Exercise text:
________________________

# Video of electrical discharge?



## screaminscott (Oct 13, 2006)

Does anyone have a free (or really cheap ..$5 or so) video of an electrical discharge I could use?

We have the use of a large HD TV for a haunt at work. I want to put 2 electrodes on either side of the TV and show a video of a spark juumping between them. All the video I can find online is hideously expensive.

Thanks to anyone who can help.


----------



## Mr_Chicken (Nov 26, 2008)

do you want a continuous stream of electricity or just an occasional bolt? Something like a Tesla Coil?
I think I can make what you're looking for fairly easily. 

PM me if you don't find one, as I may not check this thread again.


----------



## HomeyDaClown (Oct 3, 2009)

Two words: YooTube & Tesla Coil



screaminscott said:


> Does anyone have a free (or really cheap ..$5 or so) video of an electrical discharge I could use?
> 
> We have the use of a large HD TV for a haunt at work. I want to put 2 electrodes on either side of the TV and show a video of a spark juumping between them. All the video I can find online is hideously expensive.
> 
> Thanks to anyone who can help.


----------



## screaminscott (Oct 13, 2006)

More like a continous stream of energy


----------



## screaminscott (Oct 13, 2006)

HomeyDaClown said:


> Two words: YooTube & Tesla Coil


I'm looking there. but what I really need is the electrical discharge against a black background.. with none of the extra stuff there (the lab, other people, etc).

Also, it can't be a handheld video, because the image moves around too much.


----------



## The-Haunter (Sep 24, 2009)

My question is how does one burn you tube videos to DVD? I tried one time with no luck


----------



## screaminscott (Oct 13, 2006)

Heay all, I finally found what I was looking for... Count Dooku Lightning... Who knew?


----------



## joker (Sep 25, 2007)

Here's one for $10
http://www.pond5.com/stock-footage/95876/high-voltage-electrical-discharge-with-sound.html


----------



## DarkLore (Jan 25, 2009)

screaminscott said:


> Heay all, I finally found what I was looking for... Count Dooku Lightning... Who knew?


Gggrrrr. You bastage. I've got two huge 'lectrodes built. Now you throw this Dooku...Vood Doo...who knew...doo doo..out to the collective and I gotta figure out how to throw bolts of lightning between them?

________________________

Exercise tasks:
- a) Repeat the part of the discharge video thread between "I'm looking there." and "around too much.", inclusive.
- b) In the discharge video thread, what price does joker give for the footage he links?
Use only the discharge video thread above as your source.

________________________

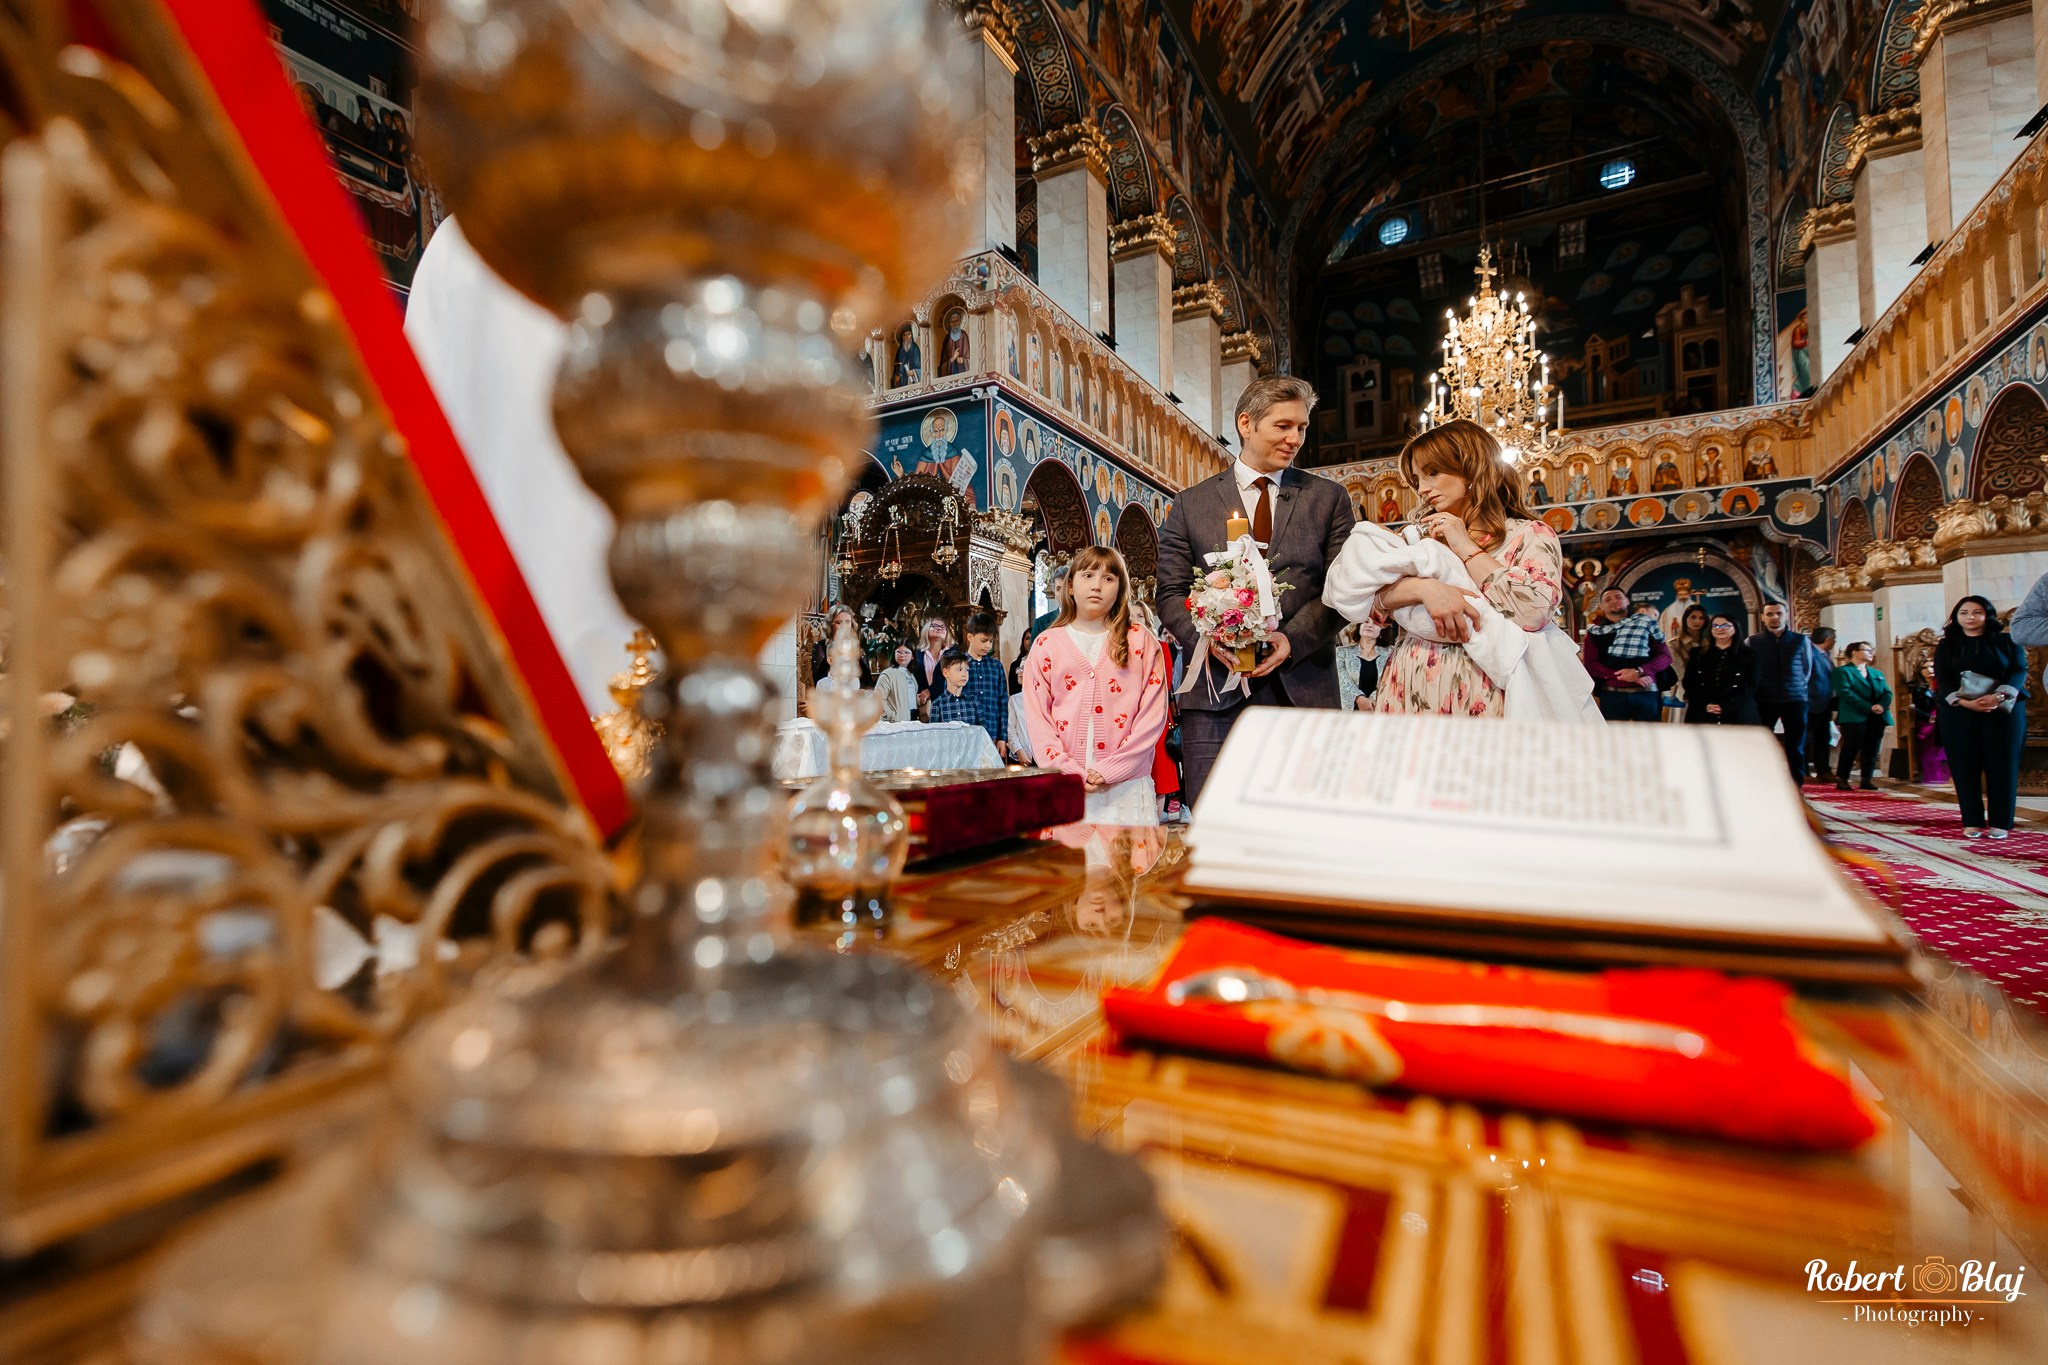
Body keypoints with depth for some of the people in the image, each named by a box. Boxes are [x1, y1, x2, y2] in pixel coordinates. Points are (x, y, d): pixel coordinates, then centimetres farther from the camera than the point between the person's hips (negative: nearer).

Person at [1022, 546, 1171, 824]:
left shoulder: (1142, 641, 6)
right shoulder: (1046, 644, 9)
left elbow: (1153, 714, -1)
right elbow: (1036, 717, 3)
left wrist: (1110, 770, -10)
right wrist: (1070, 771, -8)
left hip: (1126, 784, 0)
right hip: (1063, 785, 1)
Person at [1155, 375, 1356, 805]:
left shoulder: (1329, 499, 13)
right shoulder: (1190, 504, 11)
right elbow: (1170, 594, 7)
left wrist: (1292, 639, -11)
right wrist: (1209, 639, -12)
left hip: (1303, 688, 1)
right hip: (1216, 691, 0)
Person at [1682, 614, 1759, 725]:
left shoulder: (1748, 654, 10)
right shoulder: (1697, 653, 14)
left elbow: (1750, 686, 1)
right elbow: (1689, 683, 7)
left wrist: (1724, 706, -11)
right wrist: (1705, 705, -10)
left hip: (1738, 715, -1)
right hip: (1701, 714, 1)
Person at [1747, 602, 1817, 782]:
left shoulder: (1801, 641, 6)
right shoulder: (1752, 642, 1)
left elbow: (1807, 669, 15)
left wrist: (1796, 687, 13)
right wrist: (1757, 691, 3)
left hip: (1795, 699, 1)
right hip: (1763, 701, -1)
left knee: (1796, 748, 5)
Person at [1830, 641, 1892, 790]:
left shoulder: (1877, 674, 23)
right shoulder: (1843, 672, -1)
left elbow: (1887, 692, 13)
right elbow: (1846, 693, -12)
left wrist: (1882, 705, -9)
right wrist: (1869, 707, -18)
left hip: (1876, 718, 7)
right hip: (1854, 717, -6)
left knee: (1871, 750, 4)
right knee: (1851, 748, -10)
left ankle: (1867, 779, 9)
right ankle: (1841, 779, -6)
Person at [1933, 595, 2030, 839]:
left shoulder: (2007, 642, 9)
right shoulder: (1946, 646, 9)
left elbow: (2019, 670, -1)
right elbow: (1942, 679, 1)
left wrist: (1999, 696, -18)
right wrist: (1964, 701, -15)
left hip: (2003, 709, 0)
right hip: (1958, 711, 0)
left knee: (2001, 764, -2)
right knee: (1965, 765, -3)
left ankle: (2000, 822, 2)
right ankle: (1972, 822, 0)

________________________

Answers to each task:
- a)
I'm looking there. but what I really need is the electrical discharge against a black background.. with none of the extra stuff there (the lab, other people, etc).

Also, it can't be a handheld video, because the image moves around too much.

- b) $10